Top of Extracted entries

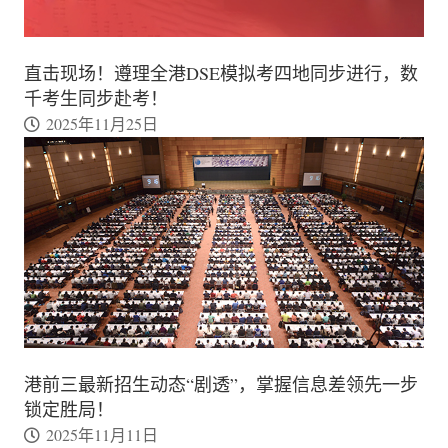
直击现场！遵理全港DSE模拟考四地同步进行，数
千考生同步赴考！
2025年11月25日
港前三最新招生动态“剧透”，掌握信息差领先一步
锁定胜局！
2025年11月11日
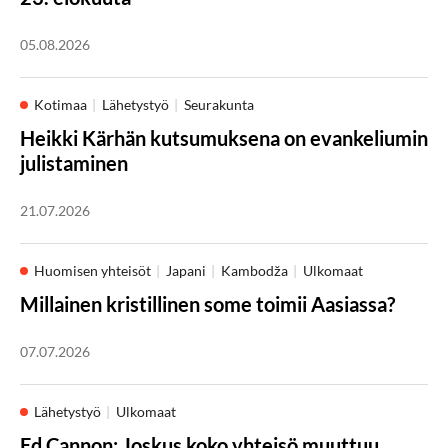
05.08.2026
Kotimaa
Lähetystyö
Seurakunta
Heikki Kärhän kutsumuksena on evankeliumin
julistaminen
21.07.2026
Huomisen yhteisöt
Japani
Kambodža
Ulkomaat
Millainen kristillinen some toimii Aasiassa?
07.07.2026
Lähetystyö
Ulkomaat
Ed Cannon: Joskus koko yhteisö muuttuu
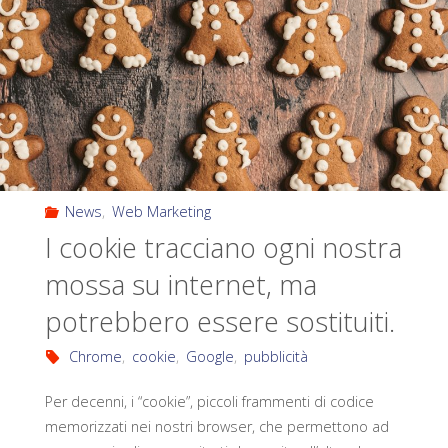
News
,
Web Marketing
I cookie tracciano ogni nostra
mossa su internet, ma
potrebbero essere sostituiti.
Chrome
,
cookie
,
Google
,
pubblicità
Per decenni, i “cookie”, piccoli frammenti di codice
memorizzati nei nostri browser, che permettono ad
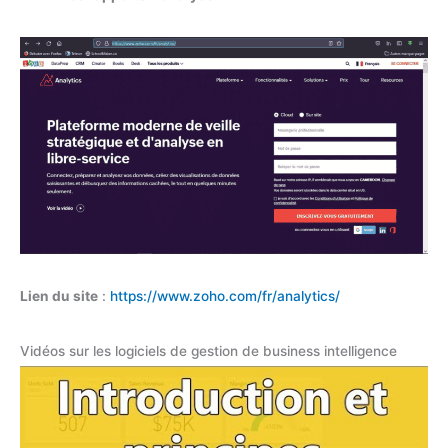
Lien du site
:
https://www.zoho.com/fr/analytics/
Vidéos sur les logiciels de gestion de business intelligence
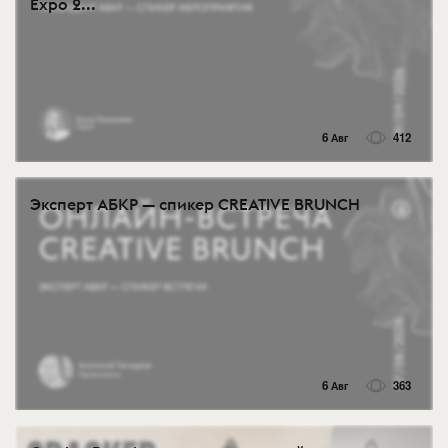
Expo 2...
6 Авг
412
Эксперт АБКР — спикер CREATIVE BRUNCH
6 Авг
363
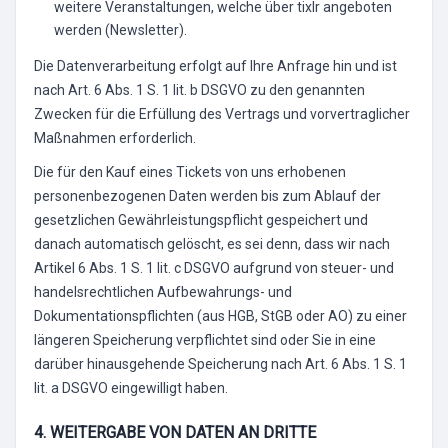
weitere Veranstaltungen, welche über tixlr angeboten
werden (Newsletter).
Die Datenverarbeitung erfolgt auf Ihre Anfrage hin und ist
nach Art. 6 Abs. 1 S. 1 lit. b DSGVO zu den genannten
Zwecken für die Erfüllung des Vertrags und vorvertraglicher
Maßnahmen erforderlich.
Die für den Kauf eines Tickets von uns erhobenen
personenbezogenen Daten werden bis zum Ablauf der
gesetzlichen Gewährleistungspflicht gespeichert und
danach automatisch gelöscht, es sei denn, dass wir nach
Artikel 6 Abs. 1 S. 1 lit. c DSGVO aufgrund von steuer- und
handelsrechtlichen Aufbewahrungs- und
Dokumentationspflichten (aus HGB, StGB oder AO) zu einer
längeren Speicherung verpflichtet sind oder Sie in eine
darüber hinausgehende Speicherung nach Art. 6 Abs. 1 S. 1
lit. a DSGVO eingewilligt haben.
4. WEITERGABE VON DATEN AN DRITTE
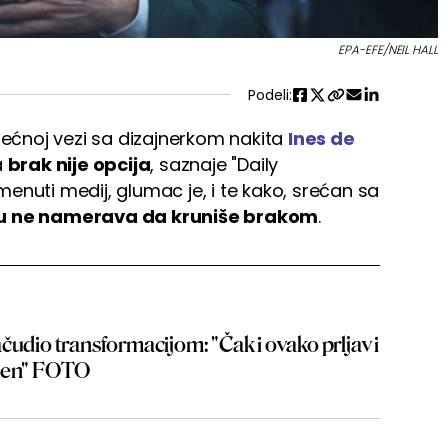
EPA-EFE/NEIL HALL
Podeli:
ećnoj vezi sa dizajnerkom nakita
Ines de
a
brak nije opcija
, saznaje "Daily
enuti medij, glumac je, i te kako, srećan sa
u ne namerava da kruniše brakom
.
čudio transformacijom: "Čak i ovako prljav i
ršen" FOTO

Bottom of Extracted entries

**Aim of the exercise**
What lines of the material above contain "cookie"? Return each of them.

**Task solution**
I cookie tracciano ogni nostra
cookie
Per decenni, i “cookie”, piccoli frammenti di codice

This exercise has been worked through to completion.